▶ Your assignment
Repeat the lines of the listing below without any changes, starting at the line that contains "4. Je reste productif" and ending at the line that contains "comment travailler depuis un", both included.
Data for this exercise: Begin
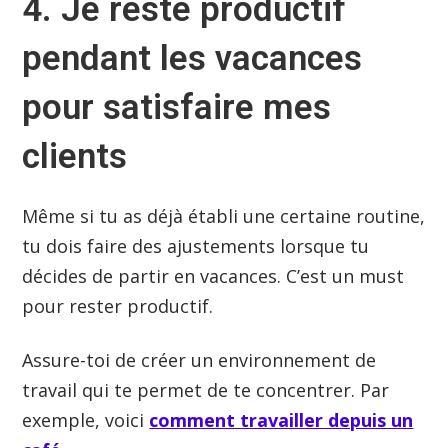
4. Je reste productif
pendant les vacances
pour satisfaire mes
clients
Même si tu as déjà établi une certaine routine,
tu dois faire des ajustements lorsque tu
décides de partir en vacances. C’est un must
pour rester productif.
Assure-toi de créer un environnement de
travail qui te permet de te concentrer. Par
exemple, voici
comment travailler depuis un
Data for this exercise: End
Data for this exercise: Begin
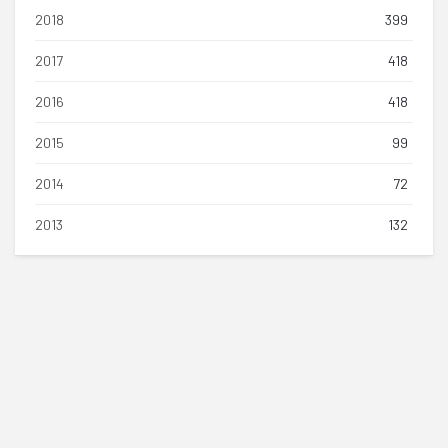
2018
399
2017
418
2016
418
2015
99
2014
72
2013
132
Data for this exercise: End
Data for this exercise: Begin
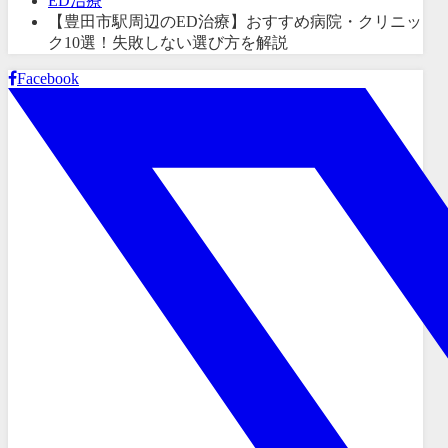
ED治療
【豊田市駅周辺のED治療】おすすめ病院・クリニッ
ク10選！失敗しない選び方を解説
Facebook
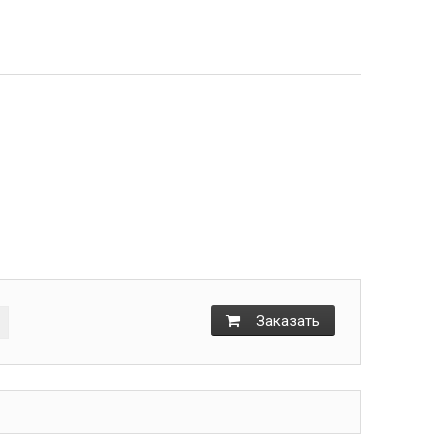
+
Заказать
Data for this exercise: End
▶ Written answer
4. Je reste productif
pendant les vacances
pour satisfaire mes
clients
Même si tu as déjà établi une certaine routine,
tu dois faire des ajustements lorsque tu
décides de partir en vacances. C’est un must
pour rester productif.
Assure-toi de créer un environnement de
travail qui te permet de te concentrer. Par
exemple, voici
comment travailler depuis un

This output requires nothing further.